Questo fa sì che la donna sia più esposta ai processi infiammatori rispetto all’uomo e bisogna tenerne conto anche nell’impostare una terapia che dovrà prendere in considerazione questa differenza, prescrivendo eventualmente una maggiore dose di idrocortisone nel sesso femminile. Peraltro è importante ricordare che l’idrocortisone, essendo una molecola fisiologica, è tra i vari corticosteroidei, quello che dà meno effetti collaterali; quindi, il suo utilizzo, per contrastare l’infiammazione, può essere molto utile, soprattutto nelle donne”.
Una App per aiutare chi soffre
A volte i disturbi iniziano la mattina presto: durante il sonno la produzione di lacrime si azzera: quando al mattino apriamo gli occhi, a contatto con l’aria riprende anche la secrezione lacrimale. Quindi tutti i prodotti proinfiammatori che sono stati rilasciati continuamente dalle palpebre, le cui ghiandole di Meibomio sono alterate, vengono ridistribuiti sulla superficie oculare e questo determina l’insorgere della sintomatologia.
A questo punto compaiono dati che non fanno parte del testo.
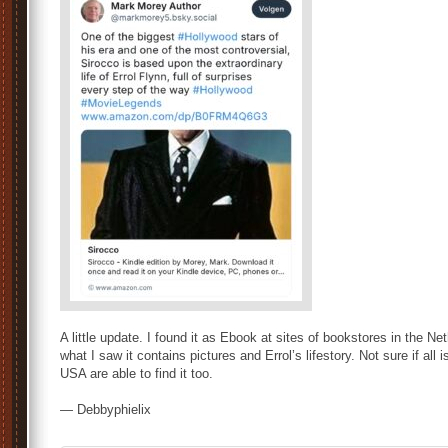
A little update. I found it as Ebook at sites of bookstores in the Net
what I saw it contains pictures and Errol’s lifestory. Not sure if all
USA are able to find it too.
— Debbyphielix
Con il trascorrere della giornata, per l’aumento e il mantenimento della secrezione lacrimale, i sintomi si riducono, fino a ricomparire, nei casi peggiori, verso sera o tardo pomeriggio-sera, quando l’aumento dell’evaporazione legata a un film lipidico che non è di buona qualità, porta ovviamente al ricomparire dei sintomi di discomfort: in questo caso la sintomatologia prevalente è quella di bruciore, ma anche di prurito. In altri casi, in presenza di una patologia autoimmune come la Sindrome di Sjogren, in cui c’è una riduzione della produzione di lacrime, i disturbi assumono caratteristiche temporalmente diverse.
Per questo è fondamentale che la diagnosi sia fatta dall’oculista e che, nel tempo, il trattamento sia sempre seguito correttamente. Per questo c’è bisogno di un “filo rosso” che colleghi chi soffre di occhio secco allo specialista. Come? Attraverso una App per smartphone per esempio. Si chiama Arianna Eye Care. “Le terapie oggi disponibili richiedono tempi lunghi (mesi, ndr) per dimostrare la loro efficacia e questo fa sì che spesso il paziente si senta in qualche modo abbandonato o poco seguito dal medico oculista: la percezione è che talvolta il medico abbia difficoltà nel comprendere le reali condizioni di disagio del paziente e a trovare una terapia adatta – spiega Maurizio Rolando, Presidente del Registro Italiano dei pazienti con Disfunzione Lacrimale e Professore di Oftalmologia presso IsPre Oftalmica di Genova”.
Durante la visita il medico può fornire al paziente un link dal quale scaricare la App. Questa manderà in tempi stabiliti delle notifiche al paziente, chiedendogli di segnalare, in modo molto semplice come sta. Basterà infatti solo schiacciare un pulsante costituito da un simbolo tipo smiley, scegliendo tra le alternative disponibili quella che più rappresenta le sue condizioni al momento, sia per quanto riguarda la frequenza, che l’entità del disturbo. Il paziente potrà inoltre segnalare se i suoi sintomi sono cambiati in meglio o in peggio rispetto al periodo precedente e se sta utilizzando costantemente la terapia prescritta o se ha cambiato farmaco e/o posologia. Oggi infatti gli agenti utilizzati nella terapia sono moltissimi, ma non tutti uguali. Avere il parere dello specialista è sempre fondamentale, anche via smartphone.